Pray for the Muslim Kabyles of Algeria:
* Thank God for the Kabyle Church. Pray through Paul’s prayers in Colossians 1:2b-12, applying them to the Kabyle Church.
* Pray for strengthening of these young but dedicated churches through the various training programmes which have already started.
* Pray for closer and better relationships between church leaders. A promising partnership has already begun and needs to grow.
* Pray for the Kabyle Christians to have a greater vision to reach out to other Muslim people groups in Algeria and beyond. May they take the blessing of Abraham everywhere they go (Gal. 3:8-14).

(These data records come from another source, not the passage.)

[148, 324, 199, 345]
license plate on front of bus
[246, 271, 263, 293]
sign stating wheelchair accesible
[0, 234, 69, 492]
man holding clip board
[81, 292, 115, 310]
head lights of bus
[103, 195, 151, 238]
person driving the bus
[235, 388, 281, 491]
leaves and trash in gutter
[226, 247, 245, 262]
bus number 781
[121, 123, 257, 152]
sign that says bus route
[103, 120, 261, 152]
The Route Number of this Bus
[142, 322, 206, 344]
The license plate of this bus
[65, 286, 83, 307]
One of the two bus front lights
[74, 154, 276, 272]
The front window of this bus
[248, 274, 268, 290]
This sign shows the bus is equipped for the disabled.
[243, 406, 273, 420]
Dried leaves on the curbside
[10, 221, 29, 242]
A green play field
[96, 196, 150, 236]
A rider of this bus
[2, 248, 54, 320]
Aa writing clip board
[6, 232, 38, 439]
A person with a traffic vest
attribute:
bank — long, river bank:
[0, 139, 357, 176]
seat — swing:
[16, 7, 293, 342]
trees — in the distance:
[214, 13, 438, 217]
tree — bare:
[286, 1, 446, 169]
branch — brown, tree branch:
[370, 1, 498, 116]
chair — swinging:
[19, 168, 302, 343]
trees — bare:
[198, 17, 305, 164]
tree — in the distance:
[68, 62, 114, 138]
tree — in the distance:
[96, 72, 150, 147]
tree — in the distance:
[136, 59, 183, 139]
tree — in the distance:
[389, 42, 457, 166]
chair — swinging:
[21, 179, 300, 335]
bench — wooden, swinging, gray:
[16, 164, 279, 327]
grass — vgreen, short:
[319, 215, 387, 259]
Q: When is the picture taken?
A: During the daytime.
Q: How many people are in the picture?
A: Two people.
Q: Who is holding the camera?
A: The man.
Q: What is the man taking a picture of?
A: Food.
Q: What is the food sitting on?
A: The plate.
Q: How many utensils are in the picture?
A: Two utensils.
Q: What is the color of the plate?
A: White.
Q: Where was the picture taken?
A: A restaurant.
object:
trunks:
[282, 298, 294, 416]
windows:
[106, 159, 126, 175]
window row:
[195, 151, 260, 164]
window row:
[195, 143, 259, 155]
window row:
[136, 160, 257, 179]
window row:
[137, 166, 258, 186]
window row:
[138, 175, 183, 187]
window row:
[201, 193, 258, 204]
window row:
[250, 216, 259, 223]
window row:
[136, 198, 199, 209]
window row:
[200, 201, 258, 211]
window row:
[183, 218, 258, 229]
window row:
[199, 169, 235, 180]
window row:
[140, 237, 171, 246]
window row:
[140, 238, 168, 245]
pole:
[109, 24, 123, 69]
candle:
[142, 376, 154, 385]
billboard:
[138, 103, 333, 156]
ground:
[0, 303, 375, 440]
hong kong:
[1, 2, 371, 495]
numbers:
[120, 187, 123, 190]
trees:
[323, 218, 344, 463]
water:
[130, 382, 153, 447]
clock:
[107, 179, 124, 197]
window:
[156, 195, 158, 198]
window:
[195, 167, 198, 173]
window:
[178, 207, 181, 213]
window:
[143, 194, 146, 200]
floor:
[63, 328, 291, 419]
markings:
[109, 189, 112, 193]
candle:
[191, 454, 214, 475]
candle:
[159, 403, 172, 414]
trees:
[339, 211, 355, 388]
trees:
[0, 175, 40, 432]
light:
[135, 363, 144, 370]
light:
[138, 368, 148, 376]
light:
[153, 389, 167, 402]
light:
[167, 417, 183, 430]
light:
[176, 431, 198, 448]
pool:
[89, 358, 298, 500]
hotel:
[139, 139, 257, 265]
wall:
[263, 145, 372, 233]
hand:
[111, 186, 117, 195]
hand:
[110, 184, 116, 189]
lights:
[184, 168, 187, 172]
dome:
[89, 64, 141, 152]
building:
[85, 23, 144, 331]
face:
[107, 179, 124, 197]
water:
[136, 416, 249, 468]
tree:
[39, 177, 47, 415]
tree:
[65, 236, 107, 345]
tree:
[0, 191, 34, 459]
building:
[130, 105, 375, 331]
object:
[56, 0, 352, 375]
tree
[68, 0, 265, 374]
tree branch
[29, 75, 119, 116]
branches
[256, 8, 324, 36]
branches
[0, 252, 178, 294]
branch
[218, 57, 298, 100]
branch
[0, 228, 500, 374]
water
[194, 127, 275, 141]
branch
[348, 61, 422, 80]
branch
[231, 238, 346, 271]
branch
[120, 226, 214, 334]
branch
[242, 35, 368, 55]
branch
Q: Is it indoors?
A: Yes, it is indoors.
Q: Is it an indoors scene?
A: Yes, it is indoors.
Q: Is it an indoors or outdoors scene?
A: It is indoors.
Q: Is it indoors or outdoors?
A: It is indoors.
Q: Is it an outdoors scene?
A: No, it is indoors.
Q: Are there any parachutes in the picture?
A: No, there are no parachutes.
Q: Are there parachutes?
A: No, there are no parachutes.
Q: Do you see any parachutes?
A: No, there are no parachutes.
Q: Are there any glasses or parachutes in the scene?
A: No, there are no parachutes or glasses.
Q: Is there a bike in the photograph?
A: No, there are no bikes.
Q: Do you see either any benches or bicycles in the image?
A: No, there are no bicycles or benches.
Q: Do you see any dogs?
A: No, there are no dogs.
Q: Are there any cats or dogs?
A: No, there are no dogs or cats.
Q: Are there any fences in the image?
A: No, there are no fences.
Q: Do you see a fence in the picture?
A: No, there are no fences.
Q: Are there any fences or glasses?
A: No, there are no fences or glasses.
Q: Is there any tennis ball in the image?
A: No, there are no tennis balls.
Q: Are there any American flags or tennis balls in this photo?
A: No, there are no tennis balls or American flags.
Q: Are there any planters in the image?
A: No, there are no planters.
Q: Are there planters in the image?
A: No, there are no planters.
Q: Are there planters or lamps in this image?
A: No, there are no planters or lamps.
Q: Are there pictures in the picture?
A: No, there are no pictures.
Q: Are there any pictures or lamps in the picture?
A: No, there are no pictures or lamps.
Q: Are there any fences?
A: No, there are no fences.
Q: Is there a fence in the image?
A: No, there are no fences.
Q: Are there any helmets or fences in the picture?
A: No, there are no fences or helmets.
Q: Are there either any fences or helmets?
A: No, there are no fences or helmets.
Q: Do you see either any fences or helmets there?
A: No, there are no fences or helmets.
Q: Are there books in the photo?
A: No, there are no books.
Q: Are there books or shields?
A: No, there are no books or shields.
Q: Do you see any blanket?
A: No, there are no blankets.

Background on Algeria (World Factbook)
After more than a century of rule by France, Algerians fought through much of the 1950s to achieve independence in 1962. Algeria’s primary political party, the National Liberation Front (FLN), has dominated politics ever since. Many Algerians in the subsequent generation were not satisfied, however, and moved to counter the FLN’s centrality in Algerian politics.
Intense fighting between 1992-98 resulted in over 100,000 deaths – many attributed to indiscriminate massacres of villagers by extremists.
Longstanding problems continue to face the government, including the ethnic minority Berbers’ ongoing autonomy campaign, large-scale unemployment, a shortage of housing, unreliable electrical and water supplies, government inefficiencies and corruption, and the continuing – although significantly degraded – activities of extremist militants. Algeria must also diversify its petroleum-based economy, which has yielded a large cash reserve but which has not been used to redress Algeria’s many social and infrastructure problems. The Arab uprising across the Near Eastern and North African region beginning in December 2010, coupled with a sudden rise in the cost of food staples, triggered a wave of protests across Algeria during early 2011. Changes have been promised.
Economy of Algeria
Algeria has the eighth-largest reserves of natural gas in the world and is the fourth-largest gas exporter; it ranks 18th in oil reserves. Algeria has decreased its external debt to less than 10% of GDP after repaying its Paris Club and London Club debt in 2006. Real GDP has risen due to higher oil output and increased government spending. There is still high unemployment and low living standards. Structural reform within the economy, such as development of the banking sector and the construction of infrastructure, moves ahead slowly hampered by corruption and bureaucratic resistance.
Second-largest country in Africa (after Sudan).
Population: 34,994,937 (July 2011 est.) World rank #35
Life Expectancy at Birth: 74.5 years. World rank #98
Ethnic Groups: Arab-Berber 99%, European less than 1% – See notes below
Religions: Sunni Muslim (state religion) 99%, Christian and Jewish 1%
Languages: Arabic (official), French, Berber dialects
Literacy: total population: 69.9%; male: 79.6% / female: 60.1%
School life expectancy: 13 years
Ethnic groups Note: almost all Algerians are Berber in origin, not Arab; the minority who identify themselves as Berber live mostly in the mountainous region of Kabylie east of Algiers; the Berbers are also Muslim but identify with their Berber rather than Arab cultural heritage; Berbers have long agitated, sometimes violently, for autonomy; the government is unlikely to grant autonomy but has offered to begin sponsoring teaching Berber language in schools.